Allen, J. (2009). Event planning. Mississauga, Ont.: J. Wiley & Sons Canada.

Work Experience at The Whitehouse Hotel.

Since the beginning of the course we have been taking part in weekly work experience sessions at The Whitehouse Hotel. We are expected to work alongside Kelly, who is the Events and Conferences Co-ordinator, and Sam, the Food and Beverage manager. The purpose of the work experience is to give us first hand experiences of the events environment.

Since starting my placement, I have had some very mixed experiences. I have spent time with staff upstairs, preparing for events, and some downstairs with Kelly, the events co-ordinator, learning about bookings and the system she uses. I enjoy my time with Kelly, more than I do when I am upstairs, due to feeling like I am learning something useful when I am with her. Being upstairs allows me to use previous work experience, gained though jobs, to help, but I feel like I am not learning very much. I also feel like when I am upstairs, there is not always enough for me to help with, so I end up doing tasks the staff do, such as hoovering.

On the 10th December, I was with Kelly in the office. She asked me to set up templates and booking forms for the Bavarian night they are holding in February. I did this without a problem. The next task she had for me was to input some customer data into a website called Revinate. This website automatically sends out feedback questionnaires for customers to fill out, the answers are then used to calculate a score on a monthly and yearly basis. The staff have a target score to reach each month. This score can then be compared to other local competitors, as well as other hotels within the Redefine:BDL company.

Food and Beverage.

According to (Allen, 2009) food and drink can play a pivotal part of an event, whether it is the main focus of the whole event (such as gourmet food and drink events) or can be something guests can interact with, whether it be in the form of edible centrepieces, or take home gifts.

Allen (2009) also suggests trying to incorporate the theme into the food and drink, the example she gives is for a Texas theme you could serve appetisers such as Hickory smoked Salmon and cocktails such as a Seven and Seven. The main meal, or buffet, would also carry the Texan theme along with the events entertainment.

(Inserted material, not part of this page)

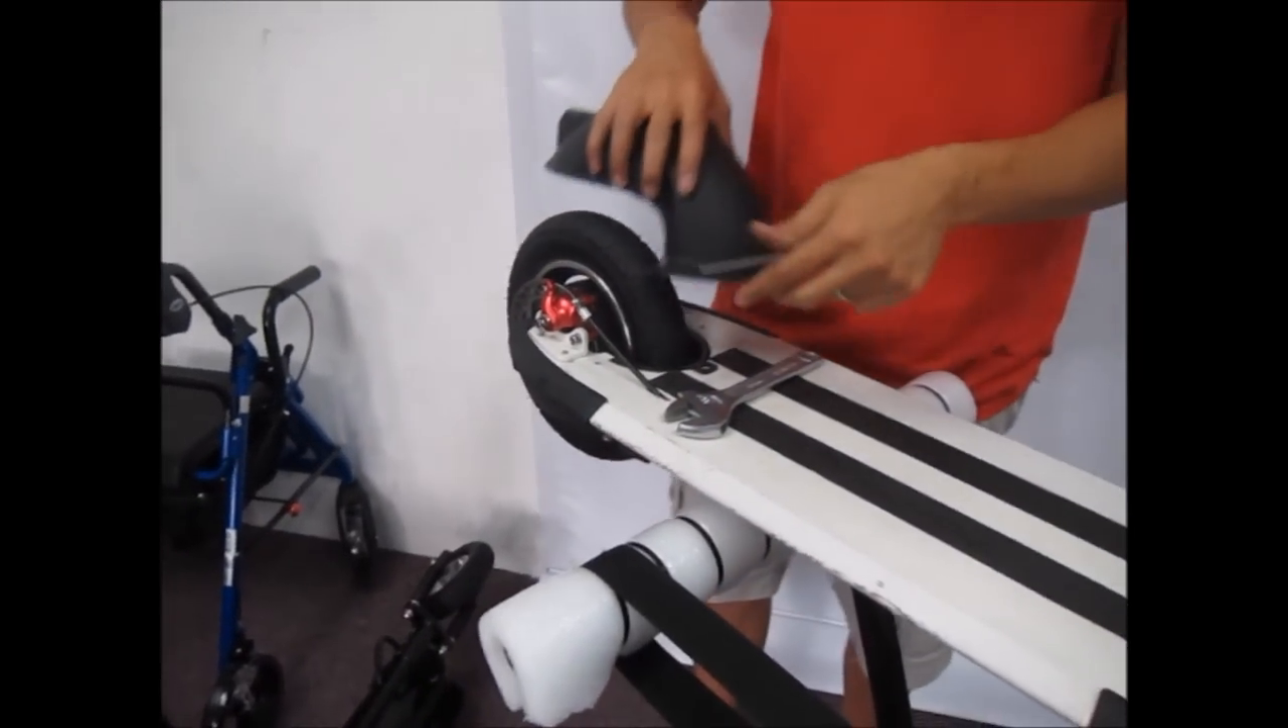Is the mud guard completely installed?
No.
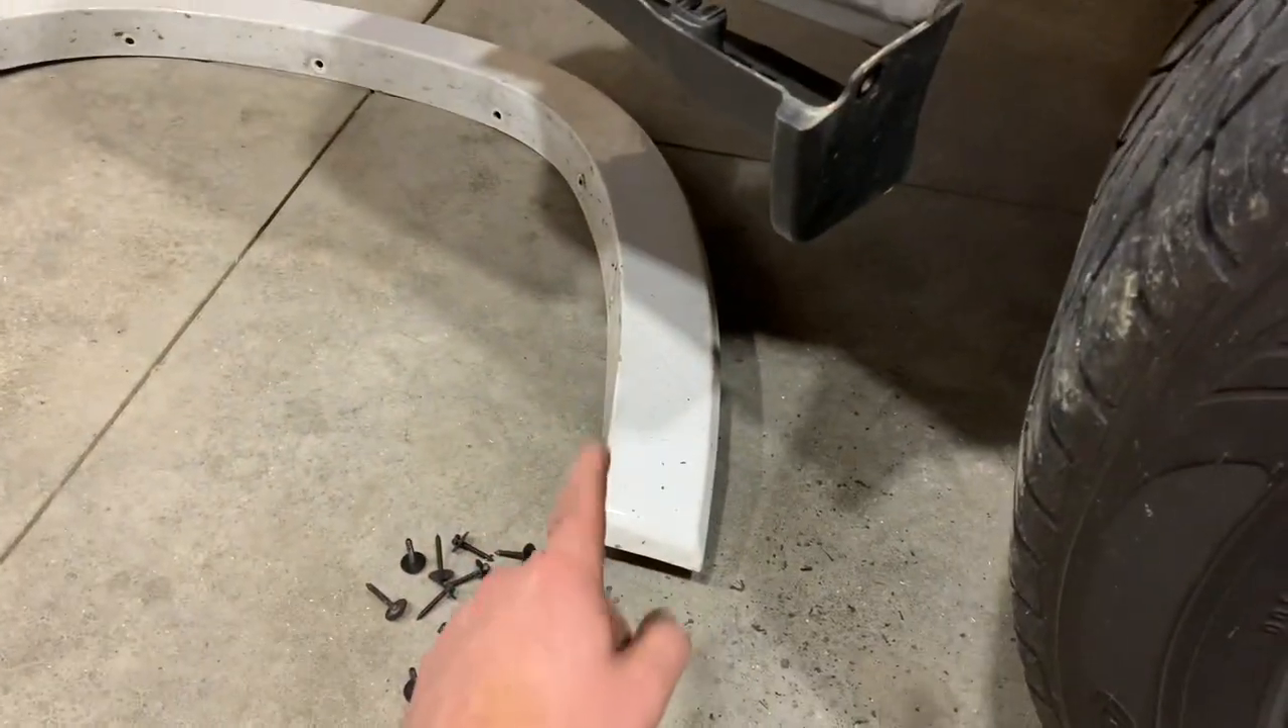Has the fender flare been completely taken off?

For something completely different, Allen (2009) offers the idea of trying something different to wine tasting. This could be anything from whiskey samplers to custom cocktails. This breaks up the normal hum drum of standard events and leaves the attendees with a talking point and something to remember. Whatever the drinks choice, the venues supply of glassware should be questioned, especially if a specific type of glass is required. If they are in short supply, the organiser could be footing a bill for expensive, last minute hiring of glasses.

Allen (2009) also states that the service of food can be integral to an event keeping its momentum. If food is a buffet option, having more than one service station can help keep people moving. Along with drink and entertainment stations dotted around too, the event should be able to keep its buzz.

If there is no seating option for the event, so all guests remain standing, considerations should be taken as to which foods are served. Allen (2009) says to bear in mind that no food is served with dipping sauce or bones and all food should be bite size. Consideration should also be made as to whether guests will be given plates or just napkins. Whether guests are given plates for their nibbles, or if there is a full sit down option, the venues supply of crockery needs to be questioned. The last thing an organiser wants to be doing is hiring in extra crockery at a premium price.

The most important aspect of serving food, and to some extent beverages, is allergies, dietary requirements and intolerances. Allen (2009) states that the easiest way to gauge guests need is to include a section on allergies, intolerances and other requirements on registration forms. This gives the organisers a heads up to any special orders they may need to put in with the venue.



Allen, J. (2009). Event planning. Mississauga, Ont.: J. Wiley & Sons Canada.